Results of the self-study : a simple, but testable hypothesis…

Role of MicroRNA 210 in cancer drug resistance: Mechanism for a newpossible treatment strategy in cancer

The tumor microenvironment is a complex system of many cells, all of which participate in tumor progression, including epithelial cells, fibroblasts, infiltrating immune cells, structural components (extra cellular matrix) as well as secreted factors such as chemokines, cytokines and growth factors.

The interaction between the tumor cells and the surrounding cells—the microenvironment—helps drive the process of tumor progression, starting from normal to benign, benign to malignant and malignant to metastatic(ref). Fuelling further interests, two of the key characteristics of cancer are also dependent on the surrounding cells- the microenvironment, especially angiogenesis (creating the blood vessels that supply oxygen to the tumor), and invasion and metastasis (giving the tumor the ability to invade or travel to different parts of the body)(ref). Many cancers are characterized by the areas of hypoxia (i.e., low oxygen availability), which is a mark of rapidly proliferating tumors and has been suggested to be a characteristic of the embryonic and adult stem cell niche/microenvironment(ref). As hypoxia plays a critical role in early embryonic development and in tumor progression, including participating in processes such as cell migration, invasion and metastasis, angiogenesis and apoptosis, cancer cells in hypoxic areas of solid tumors are to a large extent protected against the action of radiation as well as many chemotherapeutic drugs (ref:).

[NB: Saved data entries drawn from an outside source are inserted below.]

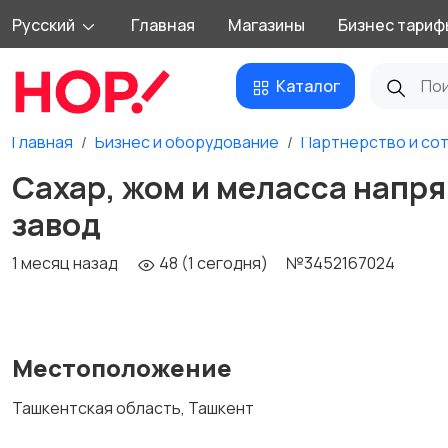
Русский
Главная
Магазины
Бизнес тариф
Каталог
Главная
Бизнес и оборудование
Партнерство и со
Сахар, жом и меласса напр
завод
1 месяц назад
48 (1 сегодня)
№3452167024
Местоположение
Ташкентская область, Ташкент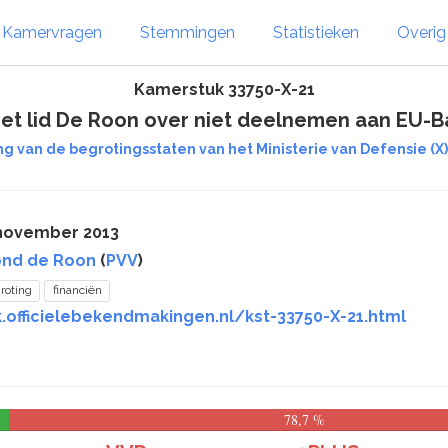
Kamervragen
Stemmingen
Statistieken
Overi
Kamerstuk 33750-X-21
het lid De Roon over niet deelnemen aan EU-B
ng van de begrotingsstaten van het Ministerie van Defensie (X)
 november 2013
nd de Roon
(
PVV
)
roting
financiën
.officielebekendmakingen.nl/kst-33750-X-21.html
78,7 %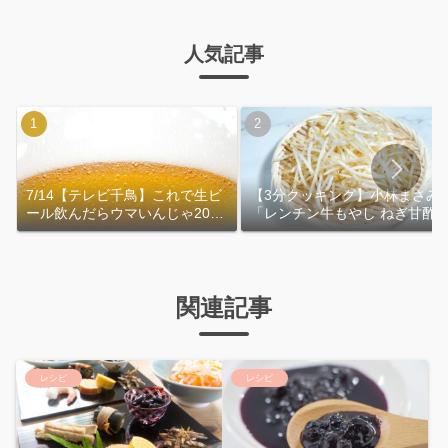
人気記事
7/14【テレビ千鳥】これで生ビ
【3分クッキング】小林まさみ
ール飲んだらウマいんじゃ2026
「レンチン牛もやし ねぎ甘酢
｜おおよその作り方
れ」作り方
関連記事
レシピ
レシピ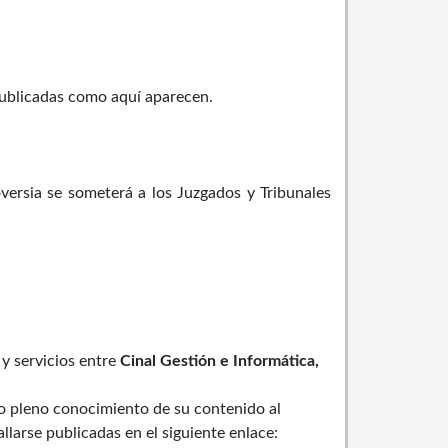
ublicadas como aquí aparecen.
ersia se someterá a los Juzgados y Tribunales
y servicios entre
Cinal Gestión e Informática,
do pleno conocimiento de su contenido al
llarse publicadas en el siguiente enlace: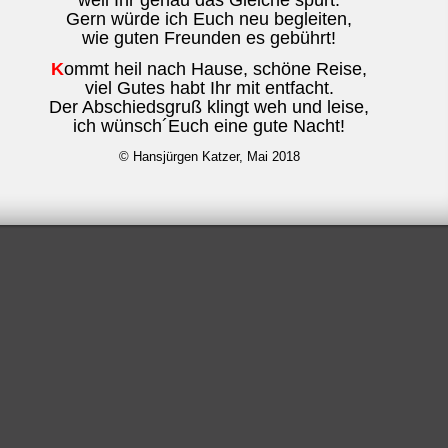
weil Ihr genau das Gleiche spürt.
Gern würde ich Euch neu begleiten,
wie guten Freunden es gebührt!
K
ommt heil nach Hause, schöne Reise,
viel Gutes habt Ihr mit entfacht.
Der Abschiedsgruß klingt weh und leise,
ich wünsch´Euch eine gute Nacht!
© Hansjürgen Katzer, Mai 2018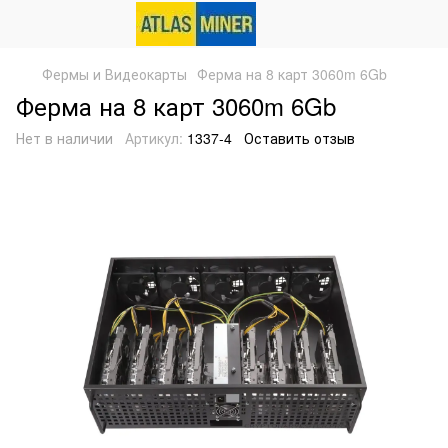
Фермы и Видеокарты
Ферма на 8 карт 3060m 6Gb
Ферма на 8 карт 3060m 6Gb
Нет в наличии
Артикул:
1337-4
Оставить отзыв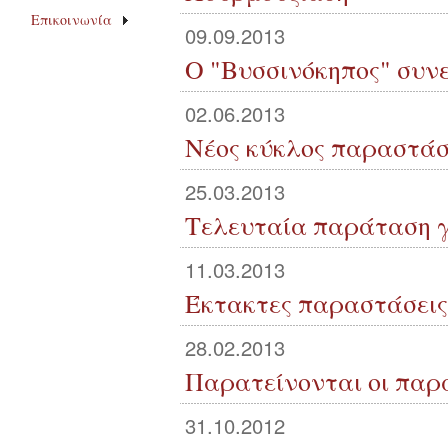
Επικοινωνία
09.09.2013
Ο "Βυσσινόκηπος" συνε
02.06.2013
Νέος κύκλος παραστάσ
25.03.2013
Τελευταία παράταση γ
11.03.2013
Έκτακτες παραστάσεις
28.02.2013
Παρατείνονται οι παρ
31.10.2012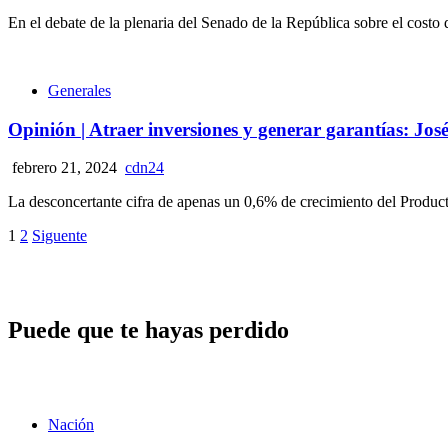
En el debate de la plenaria del Senado de la República sobre el costo de
Generales
Opinión | Atraer inversiones y generar garantías: J
febrero 21, 2024
cdn24
La desconcertante cifra de apenas un 0,6% de crecimiento del Product
Paginación
1
2
Siguente
de
entradas
Puede que te hayas perdido
Nación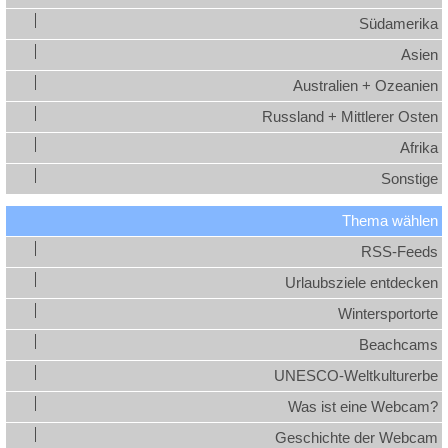
Südamerika
Asien
Australien + Ozeanien
Russland + Mittlerer Osten
Afrika
Sonstige
Thema wählen
RSS-Feeds
Urlaubsziele entdecken
Wintersportorte
Beachcams
UNESCO-Weltkulturerbe
Was ist eine Webcam?
Geschichte der Webcam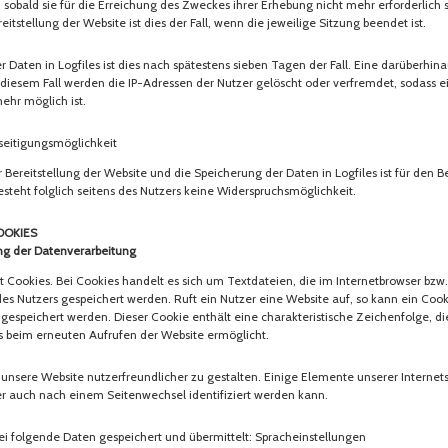
sobald sie für die Erreichung des Zweckes ihrer Erhebung nicht mehr erforderlich s
itstellung der Website ist dies der Fall, wenn die jeweilige Sitzung beendet ist.
r Daten in Logfiles ist dies nach spätestens sieben Tagen der Fall. Eine darüberhi
n diesem Fall werden die IP-Adressen der Nutzer gelöscht oder verfremdet, sodass
ehr möglich ist.
eitigungsmöglichkeit
 Bereitstellung der Website und die Speicherung der Daten in Logfiles ist für den Be
esteht folglich seitens des Nutzers keine Widerspruchsmöglichkeit.
ookies
g der Datenverarbeitung
Cookies. Bei Cookies handelt es sich um Textdateien, die im Internetbrowser bzw
 Nutzers gespeichert werden. Ruft ein Nutzer eine Website auf, so kann ein Coo
 gespeichert werden. Dieser Cookie enthält eine charakteristische Zeichenfolge, di
rs beim erneuten Aufrufen der Website ermöglicht.
unsere Website nutzerfreundlicher zu gestalten. Einige Elemente unserer Internets
r auch nach einem Seitenwechsel identifiziert werden kann.
i folgende Daten gespeichert und übermittelt: Spracheinstellungen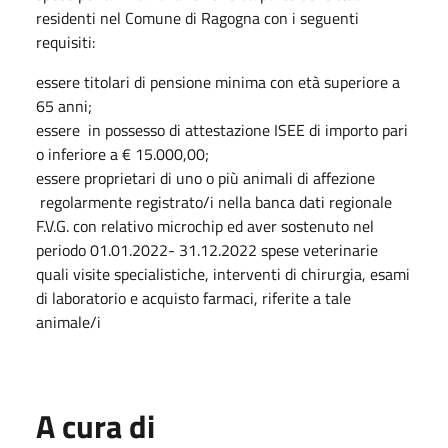
residenti nel Comune di Ragogna con i seguenti
requisiti:
essere titolari di pensione minima con età superiore a
65 anni;
essere in possesso di attestazione ISEE di importo pari
o inferiore a € 15.000,00;
essere proprietari di uno o più animali di affezione
regolarmente registrato/i nella banca dati regionale
F.V.G. con relativo microchip ed aver sostenuto nel
periodo 01.01.2022- 31.12.2022 spese veterinarie
quali visite specialistiche, interventi di chirurgia, esami
di laboratorio e acquisto farmaci, riferite a tale
animale/i
A cura di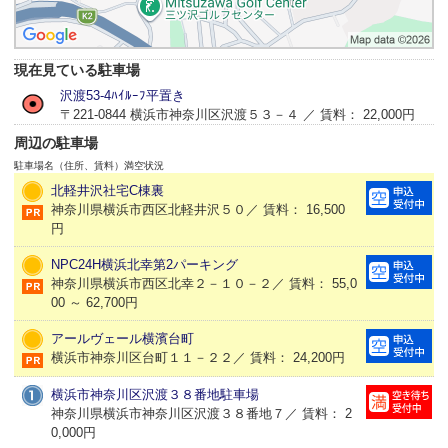
現在見ている駐車場
沢渡53-4ﾊｲﾙｰﾌ平置き
〒221-0844 横浜市神奈川区沢渡５３－４ ／ 賃料： 22,000円
周辺の駐車場
駐車場名（住所、賃料）
満空状況
北軽井沢社宅C棟裏
神奈川県横浜市西区北軽井沢５０／ 賃料： 16,500
円
NPC24H横浜北幸第2パーキング
神奈川県横浜市西区北幸２－１０－２／ 賃料： 55,0
00 ～ 62,700円
アールヴェール横濱台町
横浜市神奈川区台町１１－２２／ 賃料： 24,200円
横浜市神奈川区沢渡３８番地駐車場
神奈川県横浜市神奈川区沢渡３８番地７／ 賃料： 2
0,000円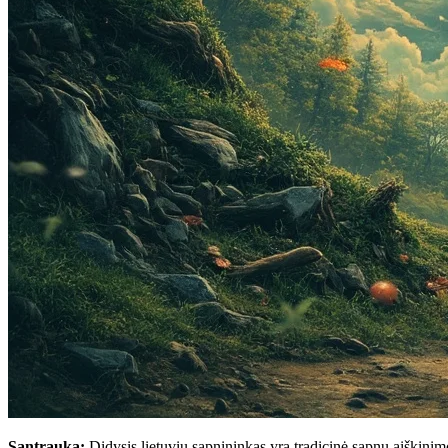
Santrauka:
Didysis lietuvių sapnininkas yra tradicinė sapnų aiškinimo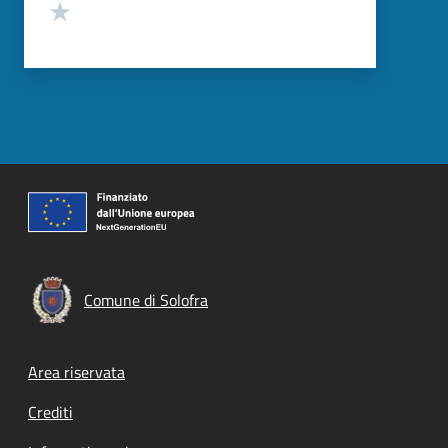
Valuta 1 stelle su 5
Comune di Solofra
Footer menu
Area riservata
Crediti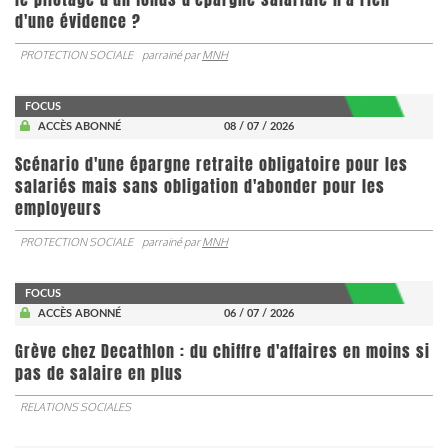
d'une évidence ?
PROTECTION SOCIALE
parrainé par
MNH
FOCUS
ACCÈS ABONNÉ
08 / 07 / 2026
Scénario d'une épargne retraite obligatoire pour les
salariés mais sans obligation d'abonder pour les
employeurs
PROTECTION SOCIALE
parrainé par
MNH
FOCUS
ACCÈS ABONNÉ
06 / 07 / 2026
Grève chez Decathlon : du chiffre d'affaires en moins si
pas de salaire en plus
RELATIONS SOCIALES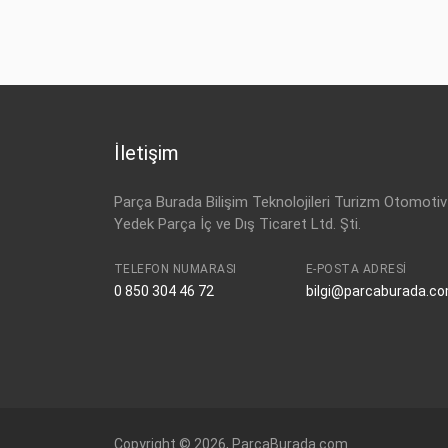
VW
5C7 959 565 E
İletişim
Parça Burada Bilişim Teknolojileri Turizm Otomotiv
Yedek Parça İç ve Dış Ticaret Ltd. Şti.
TELEFON NUMARASI
E-POSTA ADRESI
0 850 304 46 72
bilgi@parcaburada.c
Copyright © 2026, ParcaBurada.com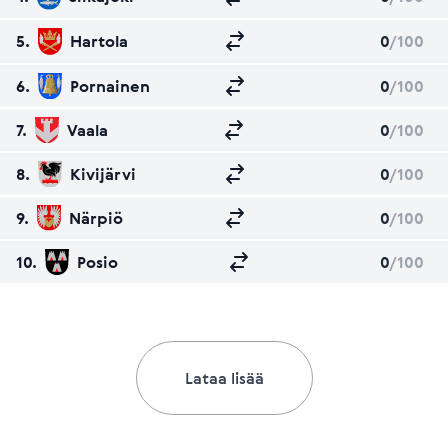
5.
Hartola
0
/100
6.
Pornainen
0
/100
7.
Vaala
0
/100
8.
Kivijärvi
0
/100
9.
Närpiö
0
/100
10.
Posio
0
/100
Lataa lisää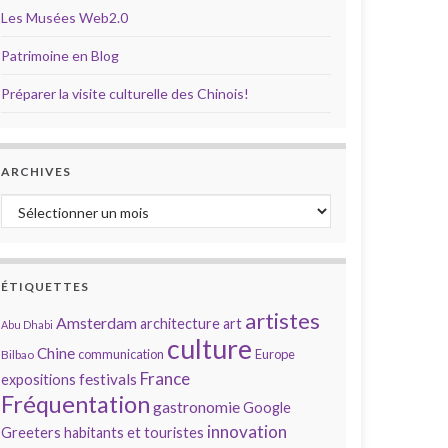
Les Musées Web2.0
Patrimoine en Blog
Préparer la visite culturelle des Chinois!
ARCHIVES
Archives
ÉTIQUETTES
artistes
Amsterdam
architecture
art
Abu Dhabi
culture
Chine
communication
Europe
Bilbao
France
festivals
expositions
Fréquentation
gastronomie
Google
innovation
Greeters
habitants et touristes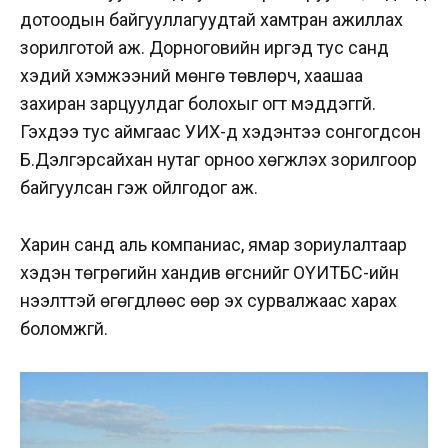
дотоодын байгууллагуудтай хамтран ажиллах
зорилготой аж. Дорноговийн иргэд тус санд
хэдий хэмжээний мөнгө төвлөрч, хаашаа
захиран зарцуулдаг болохыг огт мэддэггүй.
Гэхдээ тус аймгаас УИХ-д хэдэнтээ сонгогдсон
Б.Дэлгэрсайхан нутаг орноо хөгжүүлэх зорилгоор
байгуулсан гэж ойлгодог аж.
Харин санд аль компаниас, ямар зориулалтаар
хэдэн төгрөгийн хандив өгснийг ОҮИТБС-ийн
нээлттэй өгөгдлөөс өөр эх сурвалжаас харах
боломжгүй.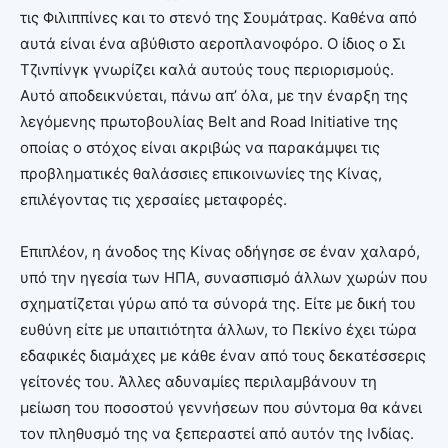
τις Φιλιππίνες και το στενό της Σουμάτρας. Καθένα από
αυτά είναι ένα αβύθιστο αεροπλανοφόρο. Ο ίδιος ο Σι
Τζινπίνγκ γνωρίζει καλά αυτούς τους περιορισμούς.
Αυτό αποδεικνύεται, πάνω απ’ όλα, με την έναρξη της
λεγόμενης πρωτοβουλίας Belt and Road Initiative της
οποίας ο στόχος είναι ακριβώς να παρακάμψει τις
προβληματικές θαλάσσιες επικοινωνίες της Κίνας,
επιλέγοντας τις χερσαίες μεταφορές.
Επιπλέον, η άνοδος της Κίνας οδήγησε σε έναν χαλαρό,
υπό την ηγεσία των ΗΠΑ, συνασπισμό άλλων χωρών που
σχηματίζεται γύρω από τα σύνορά της. Είτε με δική του
ευθύνη είτε με υπαιτιότητα άλλων, το Πεκίνο έχει τώρα
εδαφικές διαμάχες με κάθε έναν από τους δεκατέσσερις
γείτονές του. Άλλες αδυναμίες περιλαμβάνουν τη
μείωση του ποσοστού γεννήσεων που σύντομα θα κάνει
τον πληθυσμό της να ξεπεραστεί από αυτόν της Ινδίας.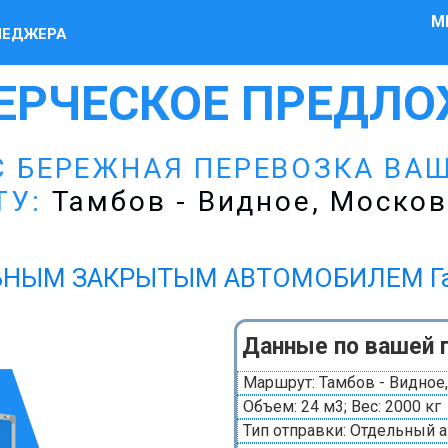
М
НЕДЖЕРА
ЕРЧЕСКОЕ ПРЕДЛО
 БЕРЕЖНАЯ ПЕРЕВОЗКА ВА
ТУ:
Тамбов - Видное, Москов
НЫМ ЗАКРЫТЫМ АВТОМОБИЛЕМ Газел
Данные по вашей 
Маршрут: Тамбов - Видное,
Объем: 24 м3; Вес: 2000 кг
Тип отправки: Отдельный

MicroRNAs (miRs) are small, non-coding RNAs of 20-22 nucleotides involved in a wide variety of cellular processes(ref). Numerous studies have shown a link between hypoxia, a well-established component of the tumor microenvironment, and the miRs. One member of this class, miR-210, was identified as hypoxia inducible and is over-expressed in most cancers (ref). It has been demonstrated that the miR-210 modulates endothelial cell response to hypoxia and inhibits the receptor kinase ligand Ephrin-A3 (Eph-A3)(ref); however, no further progress has been made to better elucidate this new role and or its mechanisms. In this phase we would like to propose the following possible mechanism:

While miR-210 inhibits the Eph-A3, the ‘master regulator’ HIF regulates the proangiogenic function of miR210, within the complex cancer microenvironment. As a result of the regulation, neo-angiogenesis and vessel formation occur towards the development of a vascular niche. In the midst of this transformation, the Eph-A3, which is also expressed by a subset of tumors and/or possibly the cancer stem–cells (CSCs), may join together, along with the newly formed vascular niche. This is probably due to the high level of secretory molecules and further chemotaxis function (of the vascular niche itself). As a result of this newly formed, favourable CSCs-vascular niche complex, in addition to the hypoxia environment, the niche complexes may not only function as a regenerative cell pool of CSCs, but may also prevent the entry of chemotherapy drugs into the cancer cell. This would ultimately lead to the development of resistance to chemotherapy or radiotherapy, –- which is an increasing problem in the care of patients with cancer.

Nevertheless, while working on and confirming the hypothesis, we hope the area may also shed new light on the unanswered questions, such as the direct role of miR- 210 in CSCs and in the vascular niche complex, as well as its role in invasiveness and minimum residual disease.